If you are concerned about your child being abused when they are with their other parent, you’re going to risk prosecution so that they can have your child full time?

Have you never seen the posts on here from women whose spouse is abusive and they’re terrified to leave because they know they’ll get unsupervised access to the children if they divorce? Do you have any concept of how this feels as a parent? How do you think the system will establish the difference between legitimate PA and victims of abuse when it has such a horrendous track record of prosecuting and convicting abusers.

Chucklecheeks1 · 20/04/2019 16:24

Nothern is your ascertain that most PA is done by mothers based on stats or just your biased view of RP mothers?

fatoldandbroke · 20/04/2019 17:11

Children may be manipulated by the RP the NRP by Grandparents or by other family member. There are no statistics.
Your desire for statistical evidence to choose who to blame demonstrates your complete lack of empathy for children.
Predictably, this thread is not about children. It’s about mothers.

OP posts:
Chucklecheeks1 · 20/04/2019 17:41

My desire for facts getting in the way? Because i asked for stats i dont care about children?

Its about blaming the perpetrators, Northern jumped straight in saying its mostly mothers.

This is why the petition is dangerous.

Goldmandra · 20/04/2019 17:49

Absolutely no way is this a good idea.

When RPs report NRPs to social care for abusive behaviour, they are simply told it is their responsibility to keep the child safe. They aren't supported with a recommendation for contact to cease or any sort of investigation.

If you add to that the danger of prosecution if you withhold contact or support your child in their wish not to attend contact, you place the RPs in an impossible position.

I've seen a NRP who has been abusive to their DCs constantly accusing the RP of PA. It's rubbish but if things are said and recorded enough times, they start to stick. IF PA becomes a crime, the RP is stuck between risking prosecution for trying to protect their children and risking losing their children if they don't.

Nobody couldn't ever prove PA anyway. It would end up being decided on the balance of probabilities which is grossly unfair.

CanILeavenowplease · 20/04/2019 18:04

Your desire for statistical evidence to choose who to blame demonstrates your complete lack of empathy for children

Yet there has been thread after thread explaining the abuse and manipulation of both mother and child by an ex partner which you have chosen to discount? Where is your empathy with both women and children who have experienced this kind of abuse under the guise of PA?

» Records supplied:
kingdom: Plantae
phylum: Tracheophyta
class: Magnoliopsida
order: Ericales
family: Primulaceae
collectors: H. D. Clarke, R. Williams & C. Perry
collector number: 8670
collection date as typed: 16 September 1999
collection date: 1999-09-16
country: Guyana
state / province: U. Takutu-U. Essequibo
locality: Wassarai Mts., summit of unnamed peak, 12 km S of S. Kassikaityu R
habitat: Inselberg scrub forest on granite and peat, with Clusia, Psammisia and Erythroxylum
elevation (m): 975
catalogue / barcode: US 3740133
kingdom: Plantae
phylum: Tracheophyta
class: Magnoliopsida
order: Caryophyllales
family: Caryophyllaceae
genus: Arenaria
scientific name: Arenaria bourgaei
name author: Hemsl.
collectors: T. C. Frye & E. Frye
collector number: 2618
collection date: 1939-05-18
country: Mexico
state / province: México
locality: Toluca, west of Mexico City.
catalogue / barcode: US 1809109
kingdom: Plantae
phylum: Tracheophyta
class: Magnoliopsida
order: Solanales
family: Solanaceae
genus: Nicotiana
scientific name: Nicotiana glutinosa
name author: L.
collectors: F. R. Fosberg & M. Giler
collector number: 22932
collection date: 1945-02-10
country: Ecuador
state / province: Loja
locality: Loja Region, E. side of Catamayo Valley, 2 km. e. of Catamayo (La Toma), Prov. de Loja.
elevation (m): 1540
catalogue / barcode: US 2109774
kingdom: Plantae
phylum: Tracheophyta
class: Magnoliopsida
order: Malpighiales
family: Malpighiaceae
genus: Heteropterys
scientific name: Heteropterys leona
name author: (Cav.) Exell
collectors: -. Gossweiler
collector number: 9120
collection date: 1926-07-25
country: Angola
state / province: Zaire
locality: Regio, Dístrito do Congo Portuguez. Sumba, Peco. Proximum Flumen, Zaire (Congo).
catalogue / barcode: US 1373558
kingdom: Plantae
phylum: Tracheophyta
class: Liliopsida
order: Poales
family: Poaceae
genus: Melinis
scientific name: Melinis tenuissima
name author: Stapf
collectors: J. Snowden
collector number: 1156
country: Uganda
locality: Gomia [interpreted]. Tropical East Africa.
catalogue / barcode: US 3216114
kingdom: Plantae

» Required action 1:
Answer these questions from the forum discussion about making PA a crime.
(a) What does Goldmandra say RPs are told when they report NRPs to social care for abusive behaviour?
(b) Who does fatoldandbroke say may manipulate children?
(c) What does Chucklecheeks1 say Northern claimed?
» Required action 2:
Summarize the forum discussion about making PA a crime in two sentences.
» Required action 3:
Write what comes next in the forum discussion about making PA a crime, continuing after its last post.

» Answer area 1:
(a) They are told that it is their responsibility to keep the child safe.
(b) The RP, the NRP, grandparents, or other family members.
(c) That PA is mostly done by mothers.

» Answer area 2:
Several posters argue that making PA a crime is a bad and dangerous idea, because a parent who withholds contact to protect a child from an abusive other parent could face prosecution. One poster says children can be manipulated by many family members and that the thread is about mothers, not children, while others answer that asking for statistics is about blaming the perpetrators and that abuse presented as PA has been discounted.

» Answer area 3:
KataraJean · 20/04/2019 19:16

Okay, let me put this more positively.

How do I get special needs DC to want more contact with dad? Because that is really the first question, isn’t it? How do resident parents persuade reluctant children into the contact non-resident parents wish? How does that actually work in practice? What words or actions are there, because I think I have exhausted them - but you would be willing to slap a label on my DC’s non-compliance with his father’s wishes and criminalise me, so maybe you have some suggestions?

fatoldandbroke · 20/04/2019 20:48

To all the people who put forward reasonable discussion, thank you. I have learned a lot and seen another view. I will give this serious consideration. Thanks

OP posts:
FromDespairToHere · 20/04/2019 21:57

And Northern chimes in and shows us the problem. My DD actually resents the fact that I made her see her dad for years until she was finally old enough to refuse, although she understands I did it for the best of reasons. When she did refuse, at age 16, the first thing he did was blame me and stop paying child support.

YetAnotherSurvivor · 20/04/2019 22:36

Predictably, this thread is not about children. It’s about mothers.

No it isn’t. Many have posted about their children’s needs. Others like myself have posted about their experiences as abused children.

Personally I know that if this had been law when I was a child, I would have been forced into continuing contact with the parent who was abusing me until I found the strength to tell my mother, if indeed I ever did. Should she have risked prosecution to protect me if she didn’t know? Maybe she should have, but would she have? No.